- Navios ao longo da história foram palco de surtos de doenças, desde a peste negra que chegou à Europa em 1340 levada por marinheiros genoveses, em ambientes fechados e próximos.
- O navio de cruzeiro MV Hondius teve passageiros evacuados após confirmação de um surto de hantavírus; autoridades francesas dizem que não há epidemia no momento, mas o vírus pode ser transmitido por via aérea.
- Mais de 1.700 pessoas continuam confinadas a bordo de um cruzeiro que chegou a Bordeaux, no sudoeste da França, após a morte de um passageiro e suspeita de gastroenterite.
- A experiência com a Covid trouxe melhorias em navios, como ventilação aprimorada, cabines de isolamento e formação de médicos a bordo, ajudando a reduzir a propagação por aerossóis.
- Autoridades ressaltam o risco de disseminação após o desembarque, com rastreamento de contatos e histórico de quarentenas em lazaretos no passado.
Navios historicamente funcionam como ambientes propensos à disseminação de doenças, devido à convivência intensa em espaço fechado. Da peste negra à Covid, surtos se repetem a bordo pela proximidade constante entre passageiros e tripulação, em viagens que cruzam mares.
A peste chegou à Europa no século XIV, trazida por marinheiros genoveses. Em alto-mar, o confinamento e a circulação contínua favorecem a transmissão entre pessoas, atividades, cabines e áreas comuns. Especialistas ressaltam que o risco é maior para patógenos aerossóis ou com contato frequente.
O caso recente envolve o navio de cruzeiro MV Hondius, com passageiros evacuados após confirmação de hantavírus. A ministra francesa da Saúde afirma que não há evidência de epidemia no momento. Mais de 1.700 pessoas permanecem confinadas a bordo de um navio que chegou a Bordeaux após uma morte e suspeita de gastroenterite.

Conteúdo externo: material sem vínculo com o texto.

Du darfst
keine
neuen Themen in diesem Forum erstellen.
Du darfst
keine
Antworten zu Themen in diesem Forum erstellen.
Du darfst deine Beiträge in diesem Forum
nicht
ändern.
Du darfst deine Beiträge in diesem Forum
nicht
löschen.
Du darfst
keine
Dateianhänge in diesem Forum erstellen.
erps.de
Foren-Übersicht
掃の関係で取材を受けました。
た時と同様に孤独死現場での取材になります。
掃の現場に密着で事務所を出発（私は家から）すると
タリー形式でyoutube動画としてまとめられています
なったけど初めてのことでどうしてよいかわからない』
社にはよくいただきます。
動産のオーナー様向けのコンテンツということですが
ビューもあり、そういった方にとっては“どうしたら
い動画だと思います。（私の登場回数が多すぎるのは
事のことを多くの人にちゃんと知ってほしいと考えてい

Contexto histórico e cenário atual
Navios de guerra e cruzeiros concentram populações diversas e compartilham equipamentos, o que facilita o contato próximo. Pesquisadores destacam que melhorias desde a Covid incluem ventilação aprimorada e isolamentos com circuitos sanitários dedicados. Ainda assim, surtos exigem resposta rápida para evitar disseminação após o desembarque.
O historiador norte-americano Alfred Crosby descreveu, em obra de 1918, que epidemias se aproveitam de espaços fechados sem socorro próximo, como navios em alto-mar. Hoje, epidemiologistas ressaltam a capacidade de rastrear contatos e a possibilidade de evitar novos casos com evacuações rápidas e medidas de biossegurança.

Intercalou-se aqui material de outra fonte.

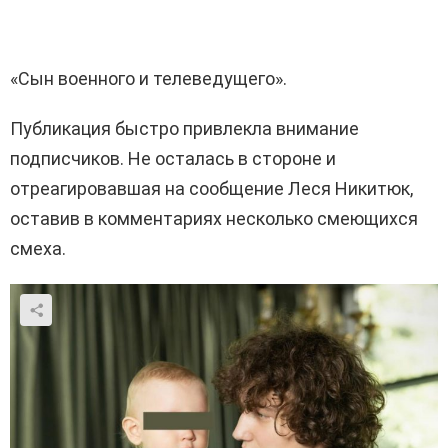
«Сын военного и телеведущего».
Публикация быстро привлекла внимание
подписчиков. Не осталась в стороне и
отреагировавшая на сообщение Леся Никитюк,
оставив в комментариях несколько смеющихся
смеха.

Situação atual nos cruzeiros
A evacuação do Hondius envolveu a retirada de passageiros, com monitoramento de contatos para impedir a continuidade da transmissão. Autoridades sanitárias destacam que, mesmo sem epidemia, o monitoramento de viajantes e a quarentena evoluíram, reduzindo riscos em portos e viagens subsequentes.
O desfecho de casos históricos de contágio em barcos depende de fiscalização portuária, tecnologia de vigilância epidemiológica e adesão a protocolos de isolamento. A história mostra que, mesmo com avanços, ambientes marítimos continuam exigindo vigilância constante para evitar novas ondas de doença.